◆ EXERCISE A
Copy out both entries that classify a living thing from kingdom down to common name, reproducing every line unchanged but leaving out the pictures.
Start SOURCE TEXT
This debate must be further contextualised within the larger early modern conflict
about the relationship between the common law and the other legal regimes that existed in
England. The role Ellesmere played in the conflict between the common law courts and the
Chancery in the early seventeenth century has been studied extensively,16 but it is worth
reiterating here that Ellesmere explicitly argued in 1615 that the Chancery was the King’s
court and should not be treated as a ‘foreign’ jurisdiction.17 Similarly, in The Earl of Oxford’s
Case, Ellesmere noted that ‘the law’ included ‘the law of God, the law of reason, and the law
of the land’ and that all three – essentially, the traditional tripartite division of divine, natural
and human law – were equally authoritative in England. He did not adopt this position
merely as response to the rhetoric and ideology of the heated debates of the 16-teens; he had
used similar language in a 1598 letter that is preserved among the State Papers.18 His defence
of the law of nations as English law in Calvin’s Case can be seen, therefore, as part of a larger
project of resisting the increasing tendency to associate the common law primarily or
exclusively with Englishness.
It is clear from these explicit discussions of the law of nations that Ellesmere
understood the term to signify fundamental legal doctrines having universal, or at least
widespread, application, but not to be, as a consequence of this wider usage, something
against which English law could be opposed in the way that a dichotomy could be seen to
exist between English and foreign law.
Comments that Ellesmere made about analogous categories and issues further
illuminate his views about the law of nations and its place within the English legal landscape.
End SOURCE TEXT
Start DATA FOR PROCESSING
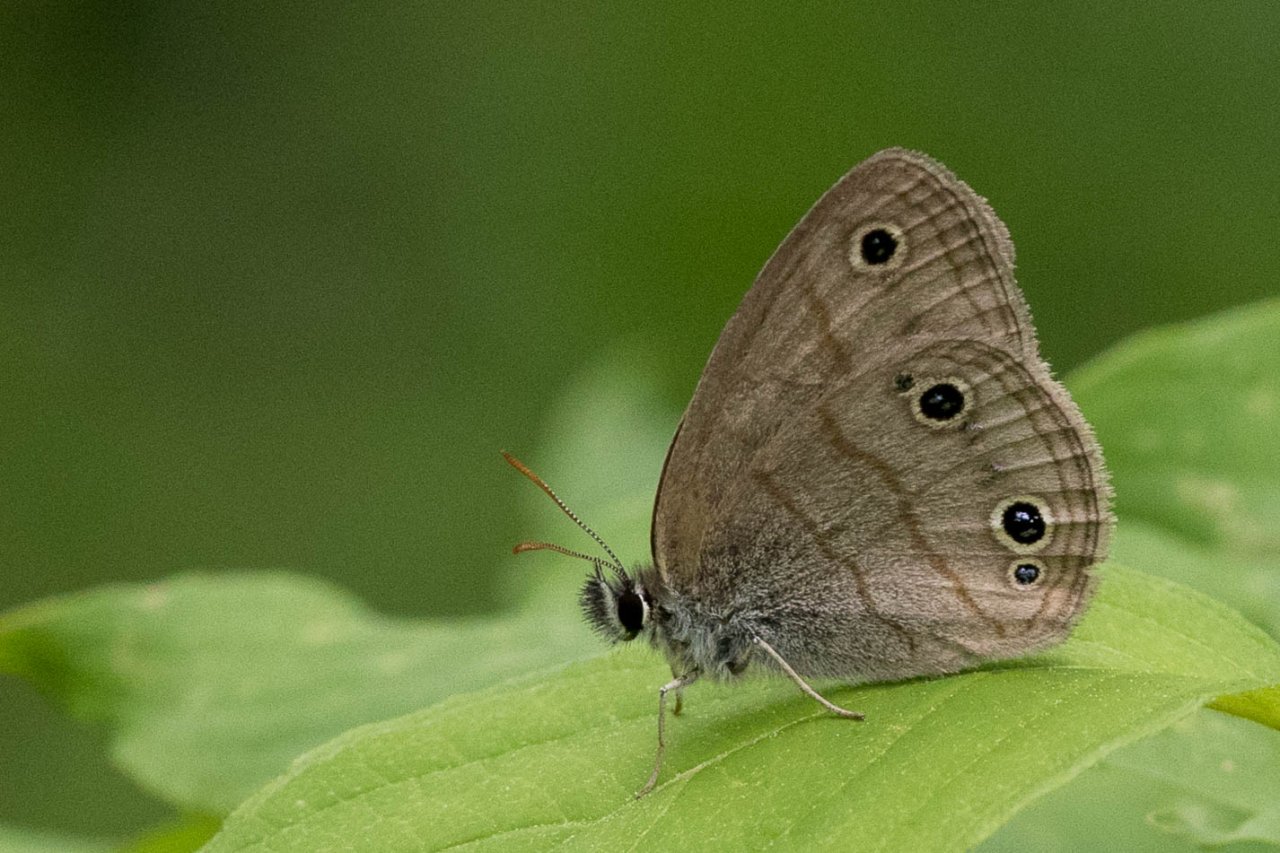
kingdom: Animalia
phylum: Arthropoda
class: Insecta
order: Lepidoptera
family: Nymphalidae
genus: Euptychia
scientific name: Euptychia cymela
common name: Little Wood Satyr
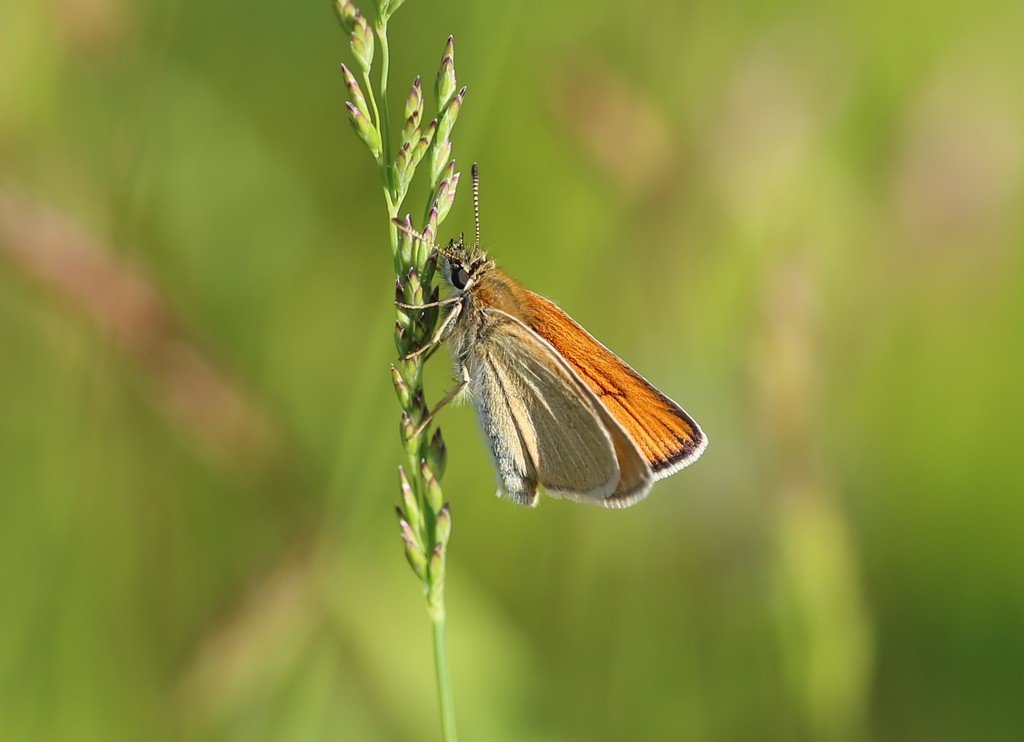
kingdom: Animalia
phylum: Arthropoda
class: Insecta
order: Lepidoptera
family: Hesperiidae
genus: Thymelicus
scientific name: Thymelicus lineola
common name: European Skipper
End DATA FOR PROCESSING
◆ EXERCISE B
According to the passage on Ellesmere, in what year did he argue that the Chancery was the King's court?

◆ TASK SOLUTION A
kingdom: Animalia
phylum: Arthropoda
class: Insecta
order: Lepidoptera
family: Nymphalidae
genus: Euptychia
scientific name: Euptychia cymela
common name: Little Wood Satyr
kingdom: Animalia
phylum: Arthropoda
class: Insecta
order: Lepidoptera
family: Hesperiidae
genus: Thymelicus
scientific name: Thymelicus lineola
common name: European Skipper

◆ TASK SOLUTION B
1615